In the week just past, bonds moved aggressively sideways at long-term yield lows after coming out of the gate strong on Monday. There were several notable shifts in buying vs selling demand, but most of them were purely for technical reasons. It wasn't until Friday that a logical rally followed an exceptionally weak NFP number (75k vs 186k forecast). But even with that ammunition, bonds weren't able to make it any lower in yield than the range set on Monday.
In the week ahead, the bond market will continue to feel out its will and desire to continue operating at the best levels since 2017. Trade-related drama (and an absence of optimistic headlines) has been a key source of inspiration recently. Conversely, the ongoing G20 summit presents a risk that the US and Mexico and/or China will announce some measure of progress on trade talks. That's already proven to be a risk over the weekend as a Mexico trade deal suddenly seems to be materializing.

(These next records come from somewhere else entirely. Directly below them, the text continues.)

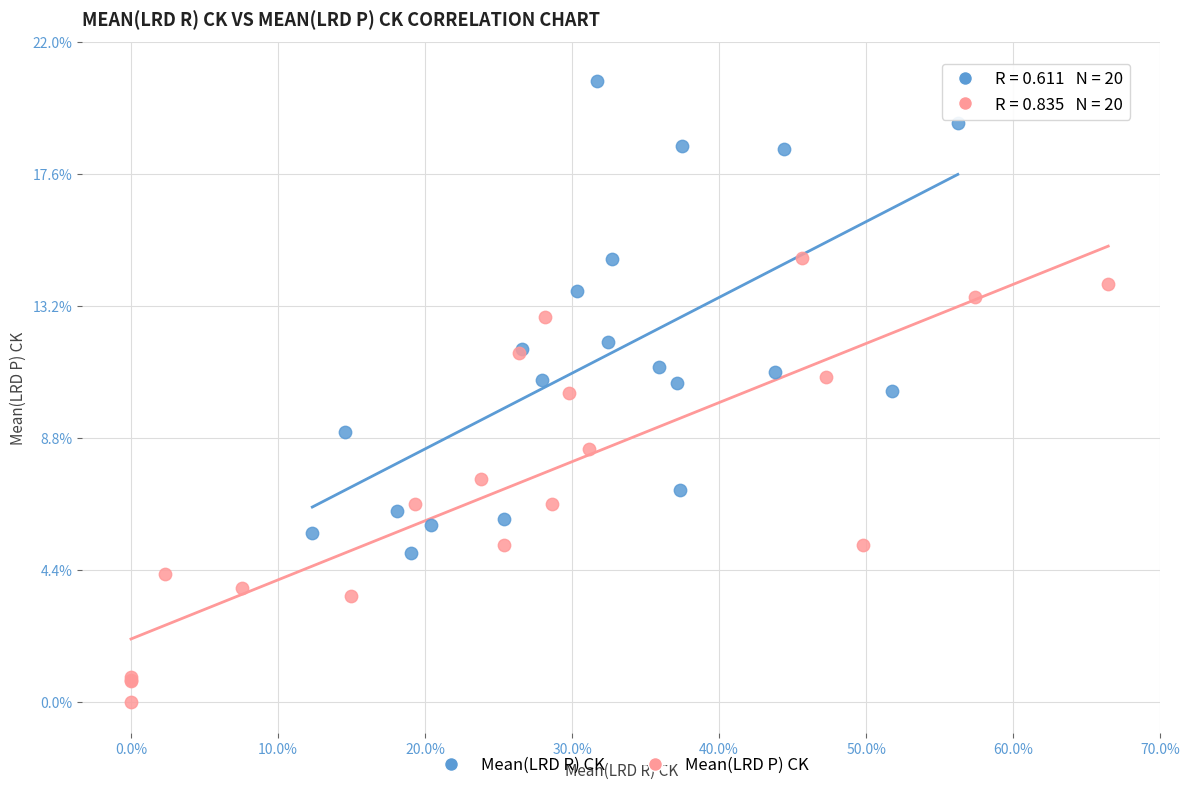

Which series reaches the maximum Y coordinate?

Mean(LRD R) CK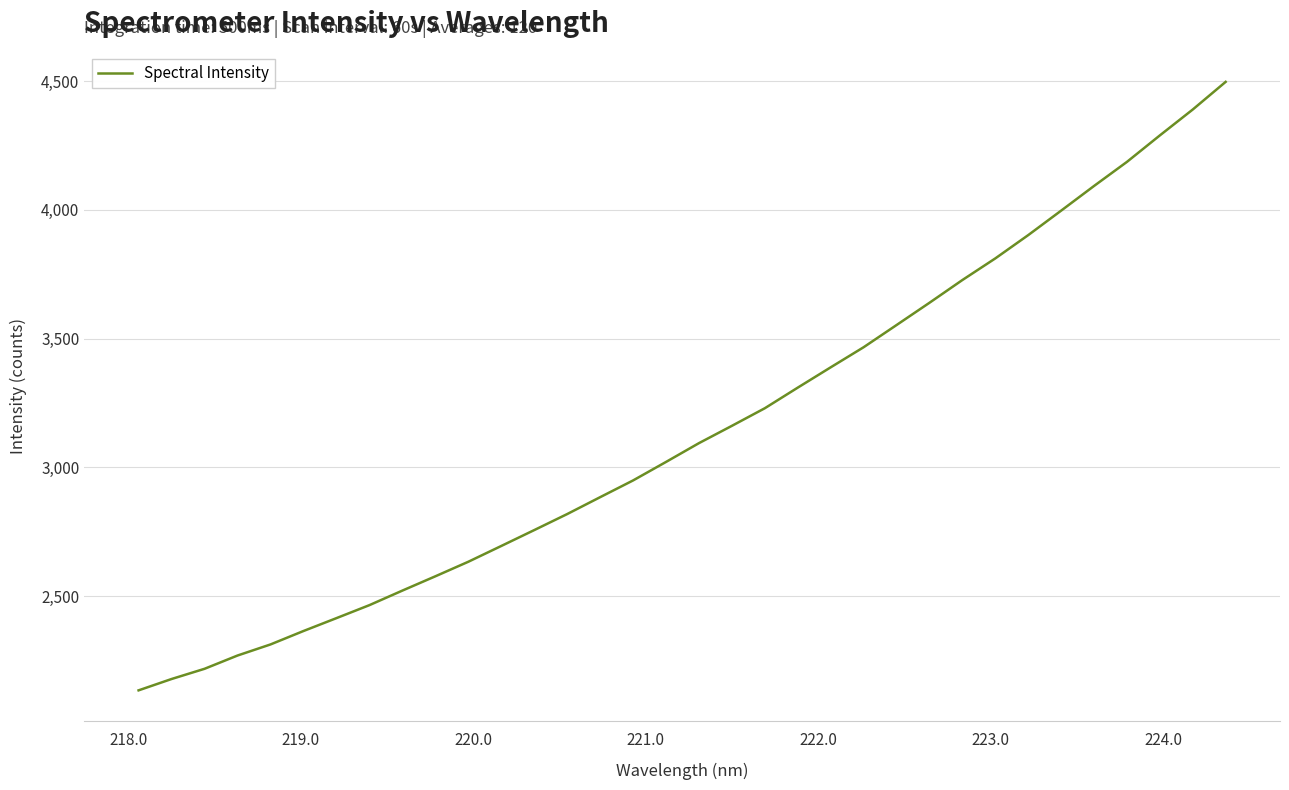

What is the greatest value displayed?

4497.1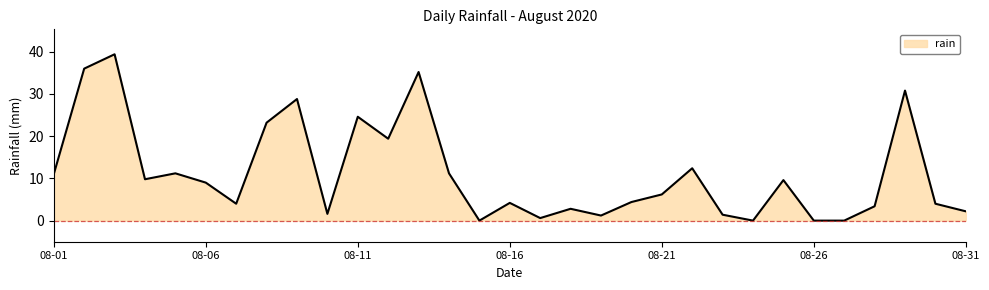

What is the difference between the maximum and minimum values?

39.4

From a technical standpoint, this put bonds in a position to defend various ceilings this week. Fortunately, they are the same ceilings we were defending last week with 2.147% and 2.19% of particular interest. The former is the top of last week's intraday range while the latter is where we'd expect to see the next show of support in the event of more weakness. All this to say that while bonds are indeed weaker on the trade news, they're not weak enough that we can confirm good times are over just yet. If anything, the willingness to hold under 2.147 despite the Mexico news is a good thing.